- [GOAL] Print every line of the items below word for word, from the first item through the last.
------------
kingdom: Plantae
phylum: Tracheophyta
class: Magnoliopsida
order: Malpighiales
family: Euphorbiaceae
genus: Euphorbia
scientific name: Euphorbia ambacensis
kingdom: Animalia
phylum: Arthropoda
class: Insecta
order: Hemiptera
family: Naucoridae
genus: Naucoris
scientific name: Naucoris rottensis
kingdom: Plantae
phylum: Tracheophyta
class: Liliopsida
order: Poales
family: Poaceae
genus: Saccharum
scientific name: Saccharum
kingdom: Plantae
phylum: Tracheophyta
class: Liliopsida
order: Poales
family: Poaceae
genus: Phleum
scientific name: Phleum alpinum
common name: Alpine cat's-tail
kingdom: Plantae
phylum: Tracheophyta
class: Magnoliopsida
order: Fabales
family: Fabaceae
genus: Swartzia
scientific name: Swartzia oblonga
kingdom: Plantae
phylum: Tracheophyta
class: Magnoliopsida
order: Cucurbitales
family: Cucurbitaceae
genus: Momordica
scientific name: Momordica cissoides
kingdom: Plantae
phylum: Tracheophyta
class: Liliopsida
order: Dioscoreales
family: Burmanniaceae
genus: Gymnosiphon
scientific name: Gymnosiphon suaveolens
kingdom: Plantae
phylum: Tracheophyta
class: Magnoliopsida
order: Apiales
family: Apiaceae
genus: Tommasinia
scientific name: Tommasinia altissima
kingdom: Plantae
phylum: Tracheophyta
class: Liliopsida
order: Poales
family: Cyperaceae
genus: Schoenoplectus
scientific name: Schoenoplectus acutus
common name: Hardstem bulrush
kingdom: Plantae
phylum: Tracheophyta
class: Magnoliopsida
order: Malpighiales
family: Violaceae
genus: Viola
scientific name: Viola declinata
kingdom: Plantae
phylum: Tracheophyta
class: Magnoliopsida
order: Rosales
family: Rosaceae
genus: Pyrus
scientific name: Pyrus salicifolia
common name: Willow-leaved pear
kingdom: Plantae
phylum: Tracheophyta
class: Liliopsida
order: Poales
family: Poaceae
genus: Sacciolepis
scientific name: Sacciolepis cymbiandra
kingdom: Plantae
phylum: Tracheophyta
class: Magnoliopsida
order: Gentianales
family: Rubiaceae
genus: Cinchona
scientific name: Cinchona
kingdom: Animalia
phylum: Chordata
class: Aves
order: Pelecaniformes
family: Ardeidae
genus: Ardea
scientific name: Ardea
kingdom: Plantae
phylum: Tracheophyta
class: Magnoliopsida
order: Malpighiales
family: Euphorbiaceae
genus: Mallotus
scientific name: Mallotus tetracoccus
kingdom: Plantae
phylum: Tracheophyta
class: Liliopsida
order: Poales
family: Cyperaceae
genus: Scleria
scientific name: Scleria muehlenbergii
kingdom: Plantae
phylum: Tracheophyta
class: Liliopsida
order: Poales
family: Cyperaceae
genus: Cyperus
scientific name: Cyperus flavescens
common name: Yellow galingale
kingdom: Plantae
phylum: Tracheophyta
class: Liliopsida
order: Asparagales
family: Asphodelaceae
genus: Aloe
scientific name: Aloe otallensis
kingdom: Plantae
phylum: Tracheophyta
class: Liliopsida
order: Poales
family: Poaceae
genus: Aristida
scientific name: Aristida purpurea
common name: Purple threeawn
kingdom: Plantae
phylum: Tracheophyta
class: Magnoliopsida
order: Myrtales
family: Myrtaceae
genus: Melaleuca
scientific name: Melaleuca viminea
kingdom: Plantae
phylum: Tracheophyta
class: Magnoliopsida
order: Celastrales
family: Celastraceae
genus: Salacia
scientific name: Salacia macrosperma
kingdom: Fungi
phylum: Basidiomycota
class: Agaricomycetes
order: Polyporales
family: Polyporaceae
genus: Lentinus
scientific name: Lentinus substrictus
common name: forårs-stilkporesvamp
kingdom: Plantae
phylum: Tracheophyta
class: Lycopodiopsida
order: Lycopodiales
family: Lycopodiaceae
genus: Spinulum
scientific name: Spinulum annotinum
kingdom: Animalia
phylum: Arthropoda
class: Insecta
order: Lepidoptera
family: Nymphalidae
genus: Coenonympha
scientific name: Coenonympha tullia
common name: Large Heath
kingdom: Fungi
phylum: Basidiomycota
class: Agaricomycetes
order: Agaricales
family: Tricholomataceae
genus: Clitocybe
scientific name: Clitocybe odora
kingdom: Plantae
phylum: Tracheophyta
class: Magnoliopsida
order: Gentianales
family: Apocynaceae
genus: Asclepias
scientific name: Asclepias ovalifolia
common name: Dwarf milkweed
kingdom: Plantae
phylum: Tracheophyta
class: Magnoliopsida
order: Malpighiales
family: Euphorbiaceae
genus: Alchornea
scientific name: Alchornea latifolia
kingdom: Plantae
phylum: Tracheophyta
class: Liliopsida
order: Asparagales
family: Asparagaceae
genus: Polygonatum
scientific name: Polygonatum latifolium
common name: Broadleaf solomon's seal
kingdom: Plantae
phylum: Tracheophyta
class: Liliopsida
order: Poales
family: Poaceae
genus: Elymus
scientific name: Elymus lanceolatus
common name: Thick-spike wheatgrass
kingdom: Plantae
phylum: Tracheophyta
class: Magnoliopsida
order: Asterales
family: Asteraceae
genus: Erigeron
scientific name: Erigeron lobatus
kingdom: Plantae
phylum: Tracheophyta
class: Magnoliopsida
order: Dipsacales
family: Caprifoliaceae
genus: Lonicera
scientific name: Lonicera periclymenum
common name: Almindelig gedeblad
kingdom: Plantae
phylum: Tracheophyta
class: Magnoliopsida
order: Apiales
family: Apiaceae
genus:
------------
- [FULL ANSWER]
kingdom: Plantae
phylum: Tracheophyta
class: Magnoliopsida
order: Malpighiales
family: Euphorbiaceae
genus: Euphorbia
scientific name: Euphorbia ambacensis
kingdom: Animalia
phylum: Arthropoda
class: Insecta
order: Hemiptera
family: Naucoridae
genus: Naucoris
scientific name: Naucoris rottensis
kingdom: Plantae
phylum: Tracheophyta
class: Liliopsida
order: Poales
family: Poaceae
genus: Saccharum
scientific name: Saccharum
kingdom: Plantae
phylum: Tracheophyta
class: Liliopsida
order: Poales
family: Poaceae
genus: Phleum
scientific name: Phleum alpinum
common name: Alpine cat's-tail
kingdom: Plantae
phylum: Tracheophyta
class: Magnoliopsida
order: Fabales
family: Fabaceae
genus: Swartzia
scientific name: Swartzia oblonga
kingdom: Plantae
phylum: Tracheophyta
class: Magnoliopsida
order: Cucurbitales
family: Cucurbitaceae
genus: Momordica
scientific name: Momordica cissoides
kingdom: Plantae
phylum: Tracheophyta
class: Liliopsida
order: Dioscoreales
family: Burmanniaceae
genus: Gymnosiphon
scientific name: Gymnosiphon suaveolens
kingdom: Plantae
phylum: Tracheophyta
class: Magnoliopsida
order: Apiales
family: Apiaceae
genus: Tommasinia
scientific name: Tommasinia altissima
kingdom: Plantae
phylum: Tracheophyta
class: Liliopsida
order: Poales
family: Cyperaceae
genus: Schoenoplectus
scientific name: Schoenoplectus acutus
common name: Hardstem bulrush
kingdom: Plantae
phylum: Tracheophyta
class: Magnoliopsida
order: Malpighiales
family: Violaceae
genus: Viola
scientific name: Viola declinata
kingdom: Plantae
phylum: Tracheophyta
class: Magnoliopsida
order: Rosales
family: Rosaceae
genus: Pyrus
scientific name: Pyrus salicifolia
common name: Willow-leaved pear
kingdom: Plantae
phylum: Tracheophyta
class: Liliopsida
order: Poales
family: Poaceae
genus: Sacciolepis
scientific name: Sacciolepis cymbiandra
kingdom: Plantae
phylum: Tracheophyta
class: Magnoliopsida
order: Gentianales
family: Rubiaceae
genus: Cinchona
scientific name: Cinchona
kingdom: Animalia
phylum: Chordata
class: Aves
order: Pelecaniformes
family: Ardeidae
genus: Ardea
scientific name: Ardea
kingdom: Plantae
phylum: Tracheophyta
class: Magnoliopsida
order: Malpighiales
family: Euphorbiaceae
genus: Mallotus
scientific name: Mallotus tetracoccus
kingdom: Plantae
phylum: Tracheophyta
class: Liliopsida
order: Poales
family: Cyperaceae
genus: Scleria
scientific name: Scleria muehlenbergii
kingdom: Plantae
phylum: Tracheophyta
class: Liliopsida
order: Poales
family: Cyperaceae
genus: Cyperus
scientific name: Cyperus flavescens
common name: Yellow galingale
kingdom: Plantae
phylum: Tracheophyta
class: Liliopsida
order: Asparagales
family: Asphodelaceae
genus: Aloe
scientific name: Aloe otallensis
kingdom: Plantae
phylum: Tracheophyta
class: Liliopsida
order: Poales
family: Poaceae
genus: Aristida
scientific name: Aristida purpurea
common name: Purple threeawn
kingdom: Plantae
phylum: Tracheophyta
class: Magnoliopsida
order: Myrtales
family: Myrtaceae
genus: Melaleuca
scientific name: Melaleuca viminea
kingdom: Plantae
phylum: Tracheophyta
class: Magnoliopsida
order: Celastrales
family: Celastraceae
genus: Salacia
scientific name: Salacia macrosperma
kingdom: Fungi
phylum: Basidiomycota
class: Agaricomycetes
order: Polyporales
family: Polyporaceae
genus: Lentinus
scientific name: Lentinus substrictus
common name: forårs-stilkporesvamp
kingdom: Plantae
phylum: Tracheophyta
class: Lycopodiopsida
order: Lycopodiales
family: Lycopodiaceae
genus: Spinulum
scientific name: Spinulum annotinum
kingdom: Animalia
phylum: Arthropoda
class: Insecta
order: Lepidoptera
family: Nymphalidae
genus: Coenonympha
scientific name: Coenonympha tullia
common name: Large Heath
kingdom: Fungi
phylum: Basidiomycota
class: Agaricomycetes
order: Agaricales
family: Tricholomataceae
genus: Clitocybe
scientific name: Clitocybe odora
kingdom: Plantae
phylum: Tracheophyta
class: Magnoliopsida
order: Gentianales
family: Apocynaceae
genus: Asclepias
scientific name: Asclepias ovalifolia
common name: Dwarf milkweed
kingdom: Plantae
phylum: Tracheophyta
class: Magnoliopsida
order: Malpighiales
family: Euphorbiaceae
genus: Alchornea
scientific name: Alchornea latifolia
kingdom: Plantae
phylum: Tracheophyta
class: Liliopsida
order: Asparagales
family: Asparagaceae
genus: Polygonatum
scientific name: Polygonatum latifolium
common name: Broadleaf solomon's seal
kingdom: Plantae
phylum: Tracheophyta
class: Liliopsida
order: Poales
family: Poaceae
genus: Elymus
scientific name: Elymus lanceolatus
common name: Thick-spike wheatgrass
kingdom: Plantae
phylum: Tracheophyta
class: Magnoliopsida
order: Asterales
family: Asteraceae
genus: Erigeron
scientific name: Erigeron lobatus
kingdom: Plantae
phylum: Tracheophyta
class: Magnoliopsida
order: Dipsacales
family: Caprifoliaceae
genus: Lonicera
scientific name: Lonicera periclymenum
common name: Almindelig gedeblad
kingdom: Plantae
phylum: Tracheophyta
class: Magnoliopsida
order: Apiales
family: Apiaceae
genus:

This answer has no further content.